Overall, for my first VR game, Arizona Sunshine 2 impressed me with the sound design. Guns sounded impressive for the most part. The satisfying squelch of a melee weapon getting lodged in a head just to burst into a crunchy shower of viscera never got old, either. 

I was bothered quite often when Buddy would whine or whimper. Not because it sounded terrible, but because he doesn’t sound much different from my old German Shepherds. It immensely enhanced the realism to hear him growl at sneakier threats or bark wildly as we dealt with waves of shambling dead. 

Does Arizona Sunshine 2 do enough to stand on its own?

Image: Vertigo Games / Arizona Sunshine 2
Image: Vertigo Games / Arizona Sunshine 2

As my first real VR game that I’ve sat through from start to finish, I enjoyed Arizona Sunshine 2. While it was fun, it’s also worth pointing out that there are considerable drawbacks too.

The cost of Arizona Sunshine 2 is pretty hefty. At $60, you could get a lot more game for your money. In fact, I was surprised at the abrupt ending and lack of replayability in this era of more expensive but longer-lasting games. I can’t wholly recommend this at full price.

Some technical issues plagued my playthrough as well. Anytime climbing puzzles were in the game, I had a constant issue where my vision turned black. It seemingly has something to do with my height.

I’d end up falling or having to start over as I essentially was blinded. I fiddled with settings and options to no avail but then found that when I started recording climbing sequences internally, it stopped happening. That meant I had to switch on the Meta recording option whenever I saw the telltale signs of a pending climb.

The story was well written and had a reasonably unexpected twist that started slowly and then came at me hard. The quips from our hero, though, were anywhere from somewhat funny to downright cringe.

Yeah, I chuckled when he waxed poetic about an airport not being the same without a TSA agent caressing his penis with the back of their hand, but the constant yapping and lowbrow jokes eventually wore me down.

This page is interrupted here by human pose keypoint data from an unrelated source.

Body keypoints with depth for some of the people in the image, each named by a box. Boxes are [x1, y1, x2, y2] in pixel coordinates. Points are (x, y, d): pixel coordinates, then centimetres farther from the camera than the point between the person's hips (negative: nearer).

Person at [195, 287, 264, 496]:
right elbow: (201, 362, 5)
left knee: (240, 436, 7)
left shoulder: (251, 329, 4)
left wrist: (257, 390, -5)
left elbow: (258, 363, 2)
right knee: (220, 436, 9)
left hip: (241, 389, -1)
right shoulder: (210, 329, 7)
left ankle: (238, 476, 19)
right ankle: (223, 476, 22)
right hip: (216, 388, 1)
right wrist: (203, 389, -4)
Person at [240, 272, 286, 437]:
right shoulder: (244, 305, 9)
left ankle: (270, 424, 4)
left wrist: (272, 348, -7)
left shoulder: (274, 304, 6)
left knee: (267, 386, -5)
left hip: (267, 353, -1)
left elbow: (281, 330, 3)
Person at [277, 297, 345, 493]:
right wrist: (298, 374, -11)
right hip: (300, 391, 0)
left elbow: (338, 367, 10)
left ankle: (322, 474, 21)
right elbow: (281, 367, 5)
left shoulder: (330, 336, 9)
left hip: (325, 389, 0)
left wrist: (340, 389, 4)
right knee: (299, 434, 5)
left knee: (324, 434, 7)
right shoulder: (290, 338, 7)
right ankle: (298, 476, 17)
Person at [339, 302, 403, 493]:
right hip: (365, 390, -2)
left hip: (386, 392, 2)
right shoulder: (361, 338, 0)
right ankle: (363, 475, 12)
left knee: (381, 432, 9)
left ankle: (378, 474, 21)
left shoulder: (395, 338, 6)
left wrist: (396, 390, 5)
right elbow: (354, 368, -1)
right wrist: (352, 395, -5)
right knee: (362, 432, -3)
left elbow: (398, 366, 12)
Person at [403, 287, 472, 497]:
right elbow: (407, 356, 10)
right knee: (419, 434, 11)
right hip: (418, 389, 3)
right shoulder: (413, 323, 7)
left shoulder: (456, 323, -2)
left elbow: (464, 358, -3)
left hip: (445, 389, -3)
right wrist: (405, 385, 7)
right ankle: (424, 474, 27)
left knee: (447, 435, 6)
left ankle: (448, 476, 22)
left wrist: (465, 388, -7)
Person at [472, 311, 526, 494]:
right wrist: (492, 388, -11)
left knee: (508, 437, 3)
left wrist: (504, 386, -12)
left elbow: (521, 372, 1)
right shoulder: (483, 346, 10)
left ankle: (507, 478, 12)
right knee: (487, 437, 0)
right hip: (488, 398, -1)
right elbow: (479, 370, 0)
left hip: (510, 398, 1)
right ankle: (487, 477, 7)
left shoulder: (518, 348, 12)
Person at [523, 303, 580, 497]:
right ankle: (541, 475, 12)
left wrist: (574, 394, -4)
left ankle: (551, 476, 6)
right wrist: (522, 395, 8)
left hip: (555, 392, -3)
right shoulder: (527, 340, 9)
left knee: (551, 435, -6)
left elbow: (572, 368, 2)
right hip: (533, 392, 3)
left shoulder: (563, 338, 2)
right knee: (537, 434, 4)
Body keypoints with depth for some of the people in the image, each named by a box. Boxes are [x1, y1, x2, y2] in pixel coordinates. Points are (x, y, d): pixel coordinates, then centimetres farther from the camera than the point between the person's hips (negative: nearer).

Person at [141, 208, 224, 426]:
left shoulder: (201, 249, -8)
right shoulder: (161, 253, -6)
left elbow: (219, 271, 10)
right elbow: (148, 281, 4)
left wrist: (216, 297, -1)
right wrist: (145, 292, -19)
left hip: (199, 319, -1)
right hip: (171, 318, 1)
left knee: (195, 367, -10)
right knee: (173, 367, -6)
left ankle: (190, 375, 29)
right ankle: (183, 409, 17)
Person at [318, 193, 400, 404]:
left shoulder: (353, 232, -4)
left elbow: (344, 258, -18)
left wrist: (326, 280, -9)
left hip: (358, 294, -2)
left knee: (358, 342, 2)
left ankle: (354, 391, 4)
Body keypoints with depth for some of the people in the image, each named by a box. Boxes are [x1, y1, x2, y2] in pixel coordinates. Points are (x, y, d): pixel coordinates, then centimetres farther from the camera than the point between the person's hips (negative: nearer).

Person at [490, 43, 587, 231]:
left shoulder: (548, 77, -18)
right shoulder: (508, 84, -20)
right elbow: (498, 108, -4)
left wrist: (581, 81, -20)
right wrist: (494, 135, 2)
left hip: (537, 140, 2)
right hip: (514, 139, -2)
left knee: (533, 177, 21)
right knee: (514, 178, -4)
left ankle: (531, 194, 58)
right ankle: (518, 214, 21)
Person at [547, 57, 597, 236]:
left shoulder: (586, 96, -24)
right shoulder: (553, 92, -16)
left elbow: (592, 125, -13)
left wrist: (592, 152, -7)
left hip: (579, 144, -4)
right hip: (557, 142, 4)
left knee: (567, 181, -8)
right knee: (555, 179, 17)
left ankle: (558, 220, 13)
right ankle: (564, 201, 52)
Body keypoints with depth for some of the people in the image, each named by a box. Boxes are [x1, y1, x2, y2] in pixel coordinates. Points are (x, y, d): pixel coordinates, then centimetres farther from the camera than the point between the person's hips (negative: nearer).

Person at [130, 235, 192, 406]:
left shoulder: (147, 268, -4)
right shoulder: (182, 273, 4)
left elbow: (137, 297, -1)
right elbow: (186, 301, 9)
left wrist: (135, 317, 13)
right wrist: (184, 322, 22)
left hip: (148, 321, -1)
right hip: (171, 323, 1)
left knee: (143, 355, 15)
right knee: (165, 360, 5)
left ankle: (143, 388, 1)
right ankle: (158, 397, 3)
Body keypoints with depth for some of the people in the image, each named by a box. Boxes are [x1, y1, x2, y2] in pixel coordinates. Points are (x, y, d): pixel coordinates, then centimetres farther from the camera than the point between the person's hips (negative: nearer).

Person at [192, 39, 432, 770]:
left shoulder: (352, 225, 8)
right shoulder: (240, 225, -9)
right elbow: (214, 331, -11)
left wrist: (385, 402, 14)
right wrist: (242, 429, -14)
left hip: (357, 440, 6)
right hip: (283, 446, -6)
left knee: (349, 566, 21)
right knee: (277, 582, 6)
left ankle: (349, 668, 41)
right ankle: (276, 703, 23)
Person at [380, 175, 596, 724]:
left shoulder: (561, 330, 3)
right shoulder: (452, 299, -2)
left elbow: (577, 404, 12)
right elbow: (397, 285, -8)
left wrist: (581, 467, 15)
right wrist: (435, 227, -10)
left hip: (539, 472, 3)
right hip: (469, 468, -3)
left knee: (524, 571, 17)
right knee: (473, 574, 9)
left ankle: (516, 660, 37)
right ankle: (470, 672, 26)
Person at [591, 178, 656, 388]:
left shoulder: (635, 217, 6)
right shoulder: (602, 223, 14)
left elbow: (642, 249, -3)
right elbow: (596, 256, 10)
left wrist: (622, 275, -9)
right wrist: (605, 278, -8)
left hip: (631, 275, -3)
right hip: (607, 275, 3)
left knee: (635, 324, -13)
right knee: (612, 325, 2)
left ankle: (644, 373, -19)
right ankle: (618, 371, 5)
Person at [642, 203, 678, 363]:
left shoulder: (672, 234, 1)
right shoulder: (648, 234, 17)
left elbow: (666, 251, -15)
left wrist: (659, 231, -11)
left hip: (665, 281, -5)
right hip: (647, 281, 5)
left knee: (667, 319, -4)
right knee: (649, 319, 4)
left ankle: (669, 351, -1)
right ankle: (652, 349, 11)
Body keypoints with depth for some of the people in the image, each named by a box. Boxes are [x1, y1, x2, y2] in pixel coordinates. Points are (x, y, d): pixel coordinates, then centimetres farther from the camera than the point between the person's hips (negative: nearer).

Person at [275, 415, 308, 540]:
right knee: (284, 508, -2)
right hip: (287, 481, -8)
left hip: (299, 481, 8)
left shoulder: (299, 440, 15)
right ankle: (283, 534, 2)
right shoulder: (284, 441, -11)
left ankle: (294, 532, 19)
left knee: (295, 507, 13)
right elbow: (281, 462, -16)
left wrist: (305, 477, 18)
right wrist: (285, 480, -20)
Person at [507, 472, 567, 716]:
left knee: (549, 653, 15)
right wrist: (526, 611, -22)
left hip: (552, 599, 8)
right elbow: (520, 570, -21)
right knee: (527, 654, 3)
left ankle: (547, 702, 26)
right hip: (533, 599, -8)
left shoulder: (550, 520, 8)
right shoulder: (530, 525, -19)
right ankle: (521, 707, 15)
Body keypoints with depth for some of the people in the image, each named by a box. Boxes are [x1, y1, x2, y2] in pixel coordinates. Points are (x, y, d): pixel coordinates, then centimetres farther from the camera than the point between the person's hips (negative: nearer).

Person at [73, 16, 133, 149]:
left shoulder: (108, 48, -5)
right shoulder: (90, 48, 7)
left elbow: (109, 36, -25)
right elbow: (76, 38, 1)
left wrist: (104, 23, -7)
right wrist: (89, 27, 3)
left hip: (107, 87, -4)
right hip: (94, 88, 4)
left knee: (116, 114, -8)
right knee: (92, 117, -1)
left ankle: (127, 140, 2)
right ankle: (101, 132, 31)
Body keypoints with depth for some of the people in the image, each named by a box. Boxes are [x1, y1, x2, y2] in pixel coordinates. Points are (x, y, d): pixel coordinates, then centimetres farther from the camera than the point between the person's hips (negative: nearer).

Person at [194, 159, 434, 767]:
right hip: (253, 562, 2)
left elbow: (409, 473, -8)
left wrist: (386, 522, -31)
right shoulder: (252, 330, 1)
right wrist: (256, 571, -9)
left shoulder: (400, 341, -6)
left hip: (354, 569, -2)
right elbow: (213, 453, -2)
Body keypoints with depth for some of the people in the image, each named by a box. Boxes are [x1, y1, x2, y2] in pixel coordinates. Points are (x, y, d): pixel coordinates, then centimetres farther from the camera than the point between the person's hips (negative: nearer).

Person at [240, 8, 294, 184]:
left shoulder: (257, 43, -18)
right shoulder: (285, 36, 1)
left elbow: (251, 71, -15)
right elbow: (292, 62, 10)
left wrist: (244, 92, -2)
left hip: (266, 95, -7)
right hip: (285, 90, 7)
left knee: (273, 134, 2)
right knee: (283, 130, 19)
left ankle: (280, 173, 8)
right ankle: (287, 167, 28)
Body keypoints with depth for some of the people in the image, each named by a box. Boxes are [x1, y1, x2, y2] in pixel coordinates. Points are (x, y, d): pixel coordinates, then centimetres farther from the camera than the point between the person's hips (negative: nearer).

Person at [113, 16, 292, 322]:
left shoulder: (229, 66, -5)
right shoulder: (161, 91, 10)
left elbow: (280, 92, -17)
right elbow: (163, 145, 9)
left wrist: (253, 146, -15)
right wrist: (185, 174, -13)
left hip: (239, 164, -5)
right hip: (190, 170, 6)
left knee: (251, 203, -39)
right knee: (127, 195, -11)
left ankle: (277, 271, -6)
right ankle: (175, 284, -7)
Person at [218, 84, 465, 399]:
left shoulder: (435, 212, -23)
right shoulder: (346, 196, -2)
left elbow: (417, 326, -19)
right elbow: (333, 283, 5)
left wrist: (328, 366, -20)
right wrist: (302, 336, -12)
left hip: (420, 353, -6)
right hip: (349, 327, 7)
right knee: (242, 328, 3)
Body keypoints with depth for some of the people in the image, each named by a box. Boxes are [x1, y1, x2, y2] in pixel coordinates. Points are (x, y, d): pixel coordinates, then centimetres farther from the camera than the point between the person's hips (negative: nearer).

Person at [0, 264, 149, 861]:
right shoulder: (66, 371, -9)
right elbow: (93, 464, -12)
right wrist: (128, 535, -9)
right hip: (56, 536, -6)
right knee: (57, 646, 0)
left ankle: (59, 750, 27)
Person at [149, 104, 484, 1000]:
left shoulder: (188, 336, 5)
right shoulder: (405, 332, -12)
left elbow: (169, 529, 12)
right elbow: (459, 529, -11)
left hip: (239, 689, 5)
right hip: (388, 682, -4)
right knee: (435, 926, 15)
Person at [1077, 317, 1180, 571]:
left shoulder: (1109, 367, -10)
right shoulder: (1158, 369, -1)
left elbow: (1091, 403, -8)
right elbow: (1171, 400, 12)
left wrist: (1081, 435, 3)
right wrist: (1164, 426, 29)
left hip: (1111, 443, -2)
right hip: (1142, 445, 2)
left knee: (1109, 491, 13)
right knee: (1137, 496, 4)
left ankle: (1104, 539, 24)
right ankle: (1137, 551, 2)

By the time I reached the end of the game, our hero's last line got me groaning and taking off my headset. There were probably a few expletives, too.

Arizona Sunshine 2 final verdict

Image: Vertigo Games / Arizona Sunshine 2
Image: Vertigo Games / Arizona Sunshine 2

I don’t think that Arizona Sunshine 2 is a bad game, and if it were a little cheaper, I’d say this is probably a must-have game for any VR enthusiast. It has a lot of great ideas that are executed well, but then it seems to fall into tired tropes and cliche gameplay elements that make it feel more like “just a VR game” than a fully fleshed-out game. As the game is new and the original Arizona Sunshine was a VR staple, I expect more content as time passes.

For now, if you want a solid VR experience, Arizona Sunshine 2 fits that bill, but it’s a standard product at a premium price.